THE BLOG
08/21/2012 04:29 pm ET | Updated Oct 21, 2012

Time for Plain Talk About Rising Rates of Suicide in the Military

The calls keep coming. They come in at all times of the day and night to the National Veterans Foundation crisis hotline, and to my personal cell phone. They come from active-duty vets in the field, from vets trying to transition back into civilian life, and from news media who want to know the reasons for the increasing incidence of suicide among veterans so that they can explain it to a mystified public.

Let's make this simple. War is the theater of man's inhumanity to man. The face of war is the face of a dying child, an anguished mother, a trusted and dying comrade-in-arms. It's bound up in physical and emotional injury, indelible. And after that comes the isolation that results from carrying those images back to a society that doesn't get it, that doesn't want to hear about it, not really. So the veteran shoulders the weight alone.

We need to come clean about this. What we're calling mental illness in veterans is really a normal human response to the trauma of war. Period. I suppose it's easier for those of us comfortably out of harm's way to compartmentalize the combat vet's experience, to want to dodge hearing about it. We don't want those pictures in our heads, either. So we say that those who bear the dark weight of war are "mentally ill," which let us off the hook a little by allowing the medical establishment to administer powerful psychotropic drugs.

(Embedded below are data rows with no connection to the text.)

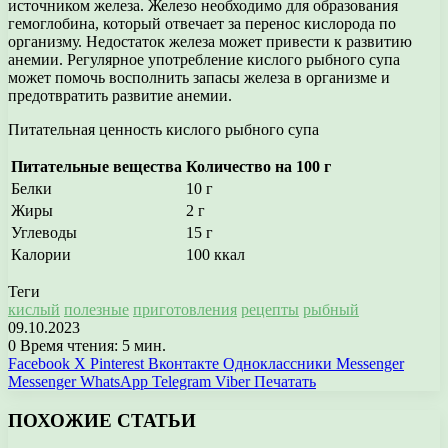
источником железа. Железо необходимо для образования
гемоглобина, который отвечает за перенос кислорода по
организму. Недостаток железа может привести к развитию
анемии. Регулярное употребление кислого рыбного супа
может помочь восполнить запасы железа в организме и
предотвратить развитие анемии.
Питательная ценность кислого рыбного супа
Питательные вещества
Количество на 100 г
Белки
10 г
Жиры
2 г
Углеводы
15 г
Калории
100 ккал
Теги
кислый
полезные
приготовления
рецепты
рыбный
09.10.2023
0
Время чтения: 5 мин.
Facebook
X
Pinterest
Вконтакте
Одноклассники
Messenger
Messenger
WhatsApp
Telegram
Viber
Печатать
ПОХОЖИЕ СТАТЬИ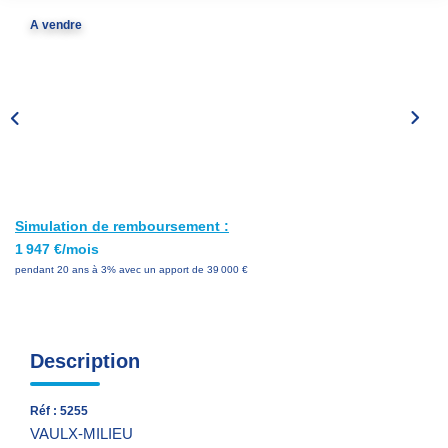
Nos Services
A vendre
Avis Clients
Nos Actualités
PARRAINAGE
CONTACT
Simulation de remboursement :
1 947 €/mois
pendant 20 ans à 3% avec un apport de 39 000 €
Description
Réf : 5255
VAULX-MILIEU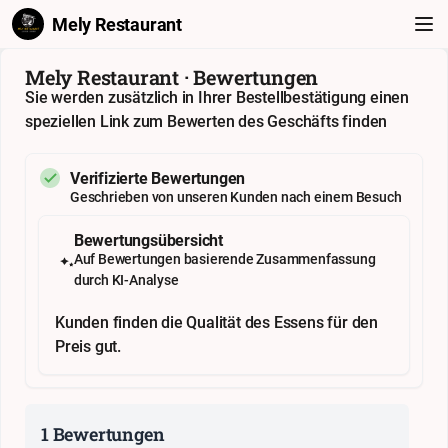
Mely Restaurant
Mely Restaurant · Bewertungen
Sie werden zusätzlich in Ihrer Bestellbestätigung einen
speziellen Link zum Bewerten des Geschäfts finden
Verifizierte Bewertungen
Geschrieben von unseren Kunden nach einem Besuch
Bewertungsübersicht
Auf Bewertungen basierende Zusammenfassung
durch KI-Analyse
Kunden finden die Qualität des Essens für den
Preis gut.
1 Bewertungen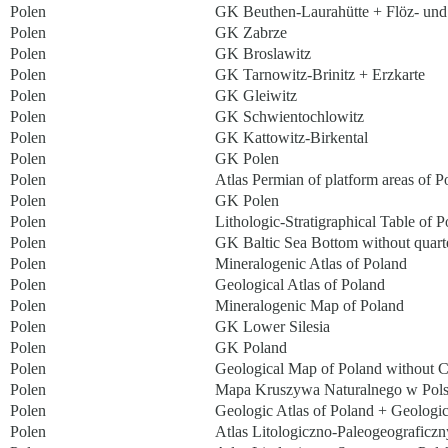
Polen
GK Beuthen-Laurahütte + Flöz- und
Polen
GK Zabrze
Polen
GK Broslawitz
Polen
GK Tarnowitz-Brinitz + Erzkarte
Polen
GK Gleiwitz
Polen
GK Schwientochlowitz
Polen
GK Kattowitz-Birkental
Polen
GK Polen
Polen
Atlas Permian of platform areas of P
Polen
GK Polen
Polen
Lithologic-Stratigraphical Table of 
Polen
GK Baltic Sea Bottom without quart
Polen
Mineralogenic Atlas of Poland
Polen
Geological Atlas of Poland
Polen
Mineralogenic Map of Poland
Polen
GK Lower Silesia
Polen
GK Poland
Polen
Geological Map of Poland without 
Polen
Mapa Kruszywa Naturalnego w Polsc
Polen
Geologic Atlas of Poland + Geologic
Polen
Atlas Litologiczno-Paleogeograficz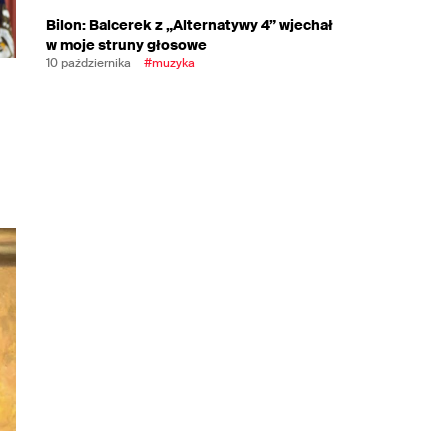
Bilon: Balcerek z „Alternatywy 4” wjechał
w moje struny głosowe
10 października
#muzyka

This might be the first war where psychiatric drugs are used in the field to keep soldiers in combat. Often, a combination of these powerful drugs is prescribed. We haven't seen this before. Doesn't that strike us as maybe a little inhumane? Why aren't we questioning this practice? And how can we expect men and women who've been repeatedly traumatized to return to civilian society unmarked by their experiences, by what they've seen and been a part of?

Played out in our courts, on our streets, in living rooms and kitchens where families gather is the evidence that the emotional wounds of war don't heal with drugs. Isn't it time we tried something else? And if so, what's out there for us to use to heal our warriors?

The simplest answer might surprise you: Be willing to listen. Shoulder your part of the load by being available to sit quietly and just hear the stories veterans are carrying inside. Look directly into the face of suffering and acknowledge that what the vet is experiencing is a normal, deeply human response. Let's start there. After that, let's look at the array of non-pharmaceutical therapies. Art, meditation, massage, exercise, breath work, and volunteering have all been shown to offer avenues to healing.

It's not a disease, folks. Despair and isolation, epidemic in the military, can and does lead to suicide. That's why the rates are rising. What's in the power of every person in this country is the ability to counter the isolation that combat veterans feel by just listening. Compassion is what's called for. There are no side effects, no limit to the dosage, and no cost. No special training required. You can't make a mistake by listening. Just sit there and be willing to receive. The weight, shared, might just become bearable.